Article 311(2) stipulates that an inquiry must be conducted before a civil servant can be dismissed, removed, or have their rank reduced. During the inquiry, the civil servant in question must be made aware of the charges against them and provided with a fair chance to present their case in response to those charges.
What is the Doctrine of Pleasure in India?
According to the doctrine of pleasure in India, those who are employed by the Defense Services, the Union Civil Service, or the All-India Services keep their positions at the President’s pleasure, whereas those who work for the State Services do so under the Governor’s pleasure.
Which article of the Indian Constitution makes reference to the doctrine of pleasure?
The doctrine of pleasure is a critical aspect of the Indian Constitution that regulates the tenure of civil servants in the country.

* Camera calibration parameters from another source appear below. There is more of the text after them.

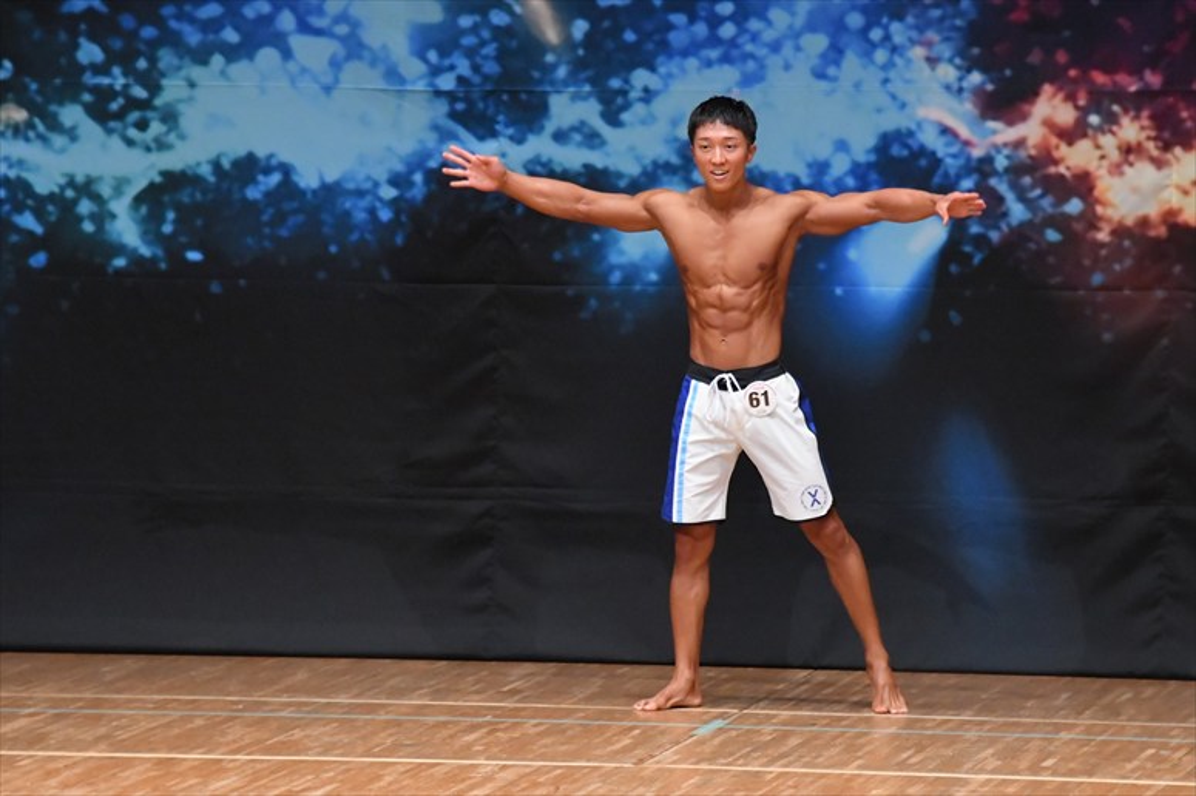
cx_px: 598
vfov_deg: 4.8
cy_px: 398
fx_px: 9464
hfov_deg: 7.2
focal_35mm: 285
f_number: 5.6
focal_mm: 190
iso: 8000
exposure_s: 1/400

Specifically, Article 310 of the Constitution addresses this doctrine, outlining that civil servants in India hold office at the pleasure of the President at the union level and the Governor of a particular state at the state level.
In which article of the Indian Constitution is the term “All India Service” defined?

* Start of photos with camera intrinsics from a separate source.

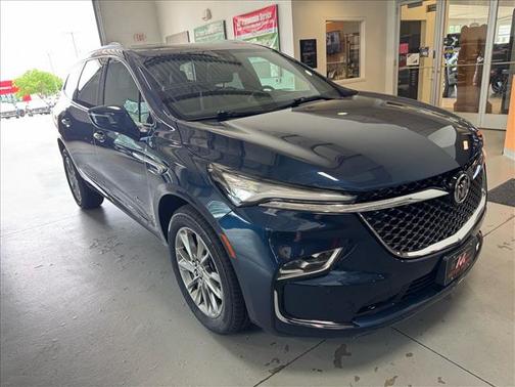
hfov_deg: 71.6
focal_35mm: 24
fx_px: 357
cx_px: 258
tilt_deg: -16.3
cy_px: 194
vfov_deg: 56.8
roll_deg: +1.1
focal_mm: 6.76
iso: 125
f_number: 1.78
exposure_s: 1/120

The All India Services find a mention in Article 312.
Which categories of officers do not fall under the jurisdiction of Article 311?
Article 311 excludes members of the defense personnel from the scope of its provisions.
What occurs during a departmental investigation?
During a departmental investigation, the designated inquiry officer formulates a charge sheet outlining the allegations leveled against the civil servant and provides an opportunity for them to present a detailed explanation. The departmental inquiry proceedings are conducted in a fair and transparent manner, ensuring that such people are afforded ample opportunity to be heard. Once all evidence, witnesses, and relevant examinations have been presented, the inquiry officer prepares a final report, and the civil servant is allowed to provide additional remarks or observations before the report is submitted to the appropriate government authority for further action.
In case civil servant believes that they have been subjected to unfair treatment during the departmental inquiry proceedings, where can they file a lawsuit to seek redressal?
If civil servant believes that they have been treated unfairly, they have the option of appealing their case to either the Central Administrative Tribunal or one of the state administrative tribunals.
Which national authority is given power by the doctrine of pleasure?
At the central level, the President and in their respective states, the Governors hold the authority and liberty endowed by the doctrine of pleasure.
Can a government employee’s dismissal from their position or their compulsory retirement fall inside the ambit of Article 311?
No. In the circumstance where a government servant is suspended from service, it is not possible to invoke the requirements stated in Article 311 of the Indian Constitution. Moreover, compulsory retirement cannot be covered by the constitutional right outlined in Article 311.
State the Case Related to the Use of Article 311(2) Subsections.
A Special Task Force (STF) was established by the Jammu and Kashmir government to investigate cases of employees who may have engaged in behavior that calls for disciplinary action under Article 311(2)(c). The said Article was used as the basis for terminating the employment of three government workers, including two teachers.
Write the exceptions to Article 311 (2).
(a) In the event that a person is fired, removed, or demoted from their position due to behavior that resulted in the individual being convicted of a criminal offense; or
(b) When the authority with the capacity to fire, demote, or decrease a person’s rank is satisfied that it is not practically practical to conduct such an inquiry for a reason that will be recorded by that authority in writing; or
(c) In the event that either the President or the Governor, depending on the circumstances, is convinced that it would be detrimental to the safety of the state to carry out such an investigation, the inquiry will not be carried out.